So Lily decided to try a ploy that mentors and colleagues often suggest: get an outside offer. For her, it wasn't about leaving her gig, it was trying to get her company to match it. "The only way people seem to get raises here is to get an offer from a competitor," she says.

People usually don't get respect and pay until they go elsewhere.

There's a reason Lily and many other professionals consider such a strategy-it sometimes works. After all, research shows that getting an offer from another company can make your current firm pony up because your request appears more legitimate. Like it or not, outside recognition of your talent often changes the way your manager perceives you. And while it's usually cheaper for a firm to throw an extra 10% someone's way instead of finding the equivalent intellectual capital and training a replacement, negotiations rarely proceed in that manner. "Unfortunately, people usually don't get respect and pay until they go elsewhere," says Alexander Lowry, a former JPMorgan executive, now a finance professor at Gordon College in Massachusetts. "It's almost like breaking up. Until you lose something, you don't realize what's there."

Of course, it doesn't help that job hopping is increasing. The median time spent in one job is now about four years, according to the Bureau of Labor Statistics, down from six in the early 1980s. And the statistics are even more stark when demographics come into play. The median tenure for workers ages 55 to 64 is about 10 years per job-more than three times that of workers ages 25 to 34, who spent a median of 2.8 years in each position.

No doubt, searching for an outside offer just to stay inside is rife with risks. Obviously, it can backfire if your manager doesn't counter and tells you best of luck. One of the first ways to figure out if it's a smart strategy is to ask your mentors and colleagues about your manager's compensation style. For some bosses, the only way to get them to cough up more money is for them to hear they may lose you. But for other bosses, the tactic reeks of disloyalty. "In my head, all I'm hearing is alarm bells," Lowry says. "Maybe a company wants to poach you, but more likely, your coming to me with an outside offer means you've been interviewing. So in my mind you're going to leave at some point anyway, so why would I want to promote you or give you a raise?"

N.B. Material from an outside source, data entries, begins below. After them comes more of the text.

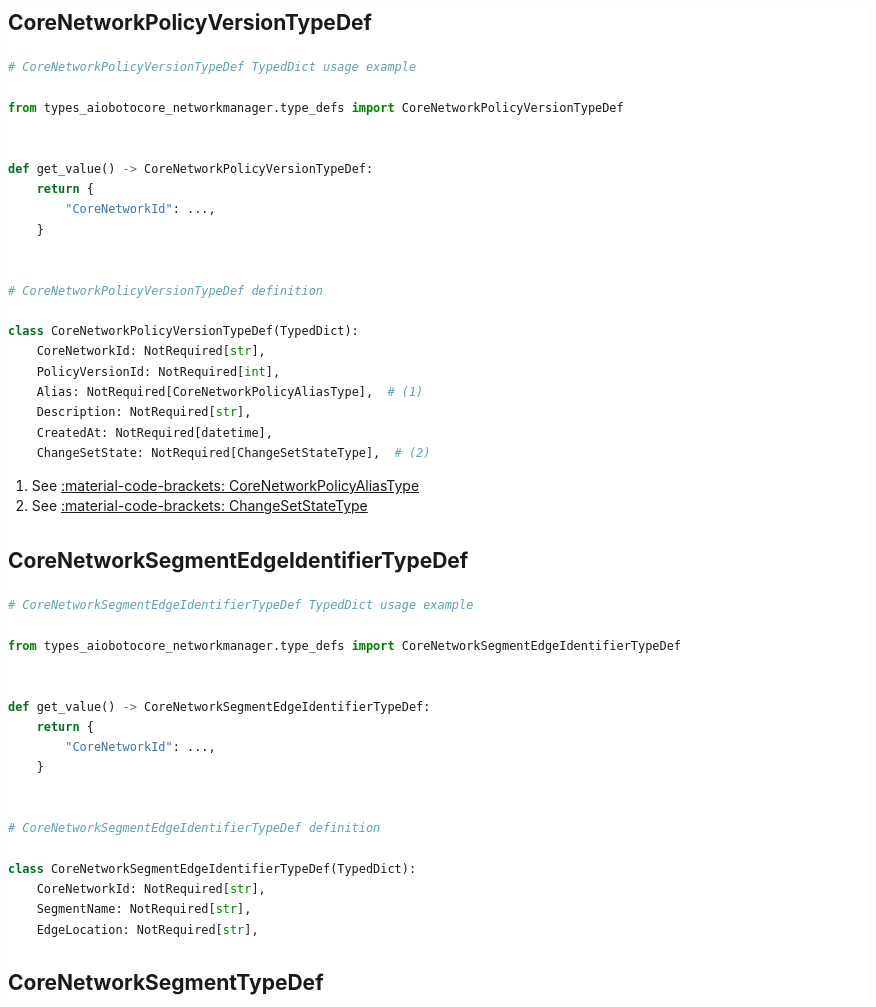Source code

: ## CoreNetworkPolicyVersionTypeDef

```python
# CoreNetworkPolicyVersionTypeDef TypedDict usage example

from types_aiobotocore_networkmanager.type_defs import CoreNetworkPolicyVersionTypeDef


def get_value() -> CoreNetworkPolicyVersionTypeDef:
    return {
        "CoreNetworkId": ...,
    }


# CoreNetworkPolicyVersionTypeDef definition

class CoreNetworkPolicyVersionTypeDef(TypedDict):
    CoreNetworkId: NotRequired[str],
    PolicyVersionId: NotRequired[int],
    Alias: NotRequired[CoreNetworkPolicyAliasType],  # (1)
    Description: NotRequired[str],
    CreatedAt: NotRequired[datetime],
    ChangeSetState: NotRequired[ChangeSetStateType],  # (2)
```

1. See [:material-code-brackets: CoreNetworkPolicyAliasType](./literals.md#corenetworkpolicyaliastype) 
2. See [:material-code-brackets: ChangeSetStateType](./literals.md#changesetstatetype) 
## CoreNetworkSegmentEdgeIdentifierTypeDef

```python
# CoreNetworkSegmentEdgeIdentifierTypeDef TypedDict usage example

from types_aiobotocore_networkmanager.type_defs import CoreNetworkSegmentEdgeIdentifierTypeDef


def get_value() -> CoreNetworkSegmentEdgeIdentifierTypeDef:
    return {
        "CoreNetworkId": ...,
    }


# CoreNetworkSegmentEdgeIdentifierTypeDef definition

class CoreNetworkSegmentEdgeIdentifierTypeDef(TypedDict):
    CoreNetworkId: NotRequired[str],
    SegmentName: NotRequired[str],
    EdgeLocation: NotRequired[str],
```

## CoreNetworkSegmentTypeDef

At the same time you're researching the preferences of your boss, career consultants say, it's also important to get the bigger picture of your company's financial health-and your market value. If, for example, the firm just invested in a major initiative or merger, chances are they're pouring money into that endeavor and have scaled back on raises for the moment. Employees of public companies can check quarterly financial reports and listen to the conference calls top management conducts with analysts to help decipher a company's state. As for market value, you can talk with recently departed colleagues who are at new places, and use websites that give estimates of salaries for a variety of professions to get a sense of what the market will pay for you.

Even when you're armed with all this intel, one of the best ways to gauge your leverage is to first explore what's out there within your own firm. Career pros recommend having conversations at your current company to understand your market value and see if there are other places within your firm before searching externally. Many medium to large firms have a variety of divisions, and making a lateral move to a new group can often feel like a fresh start.

That's what Rebecca did. The senior manager at a Fortune 500 pharmaceutical company, Rebecca felt she wasn't valued appropriately, considering she was doing the job of about four people. But because she liked the company culture, she took another role in a new division, where she clicked with a new manager and had opportunities to expand her knowledge of profit-and-loss analysis, an area she wanted to move into. As for her old team? They realized her value a little too late-and had to hire three people to replace her.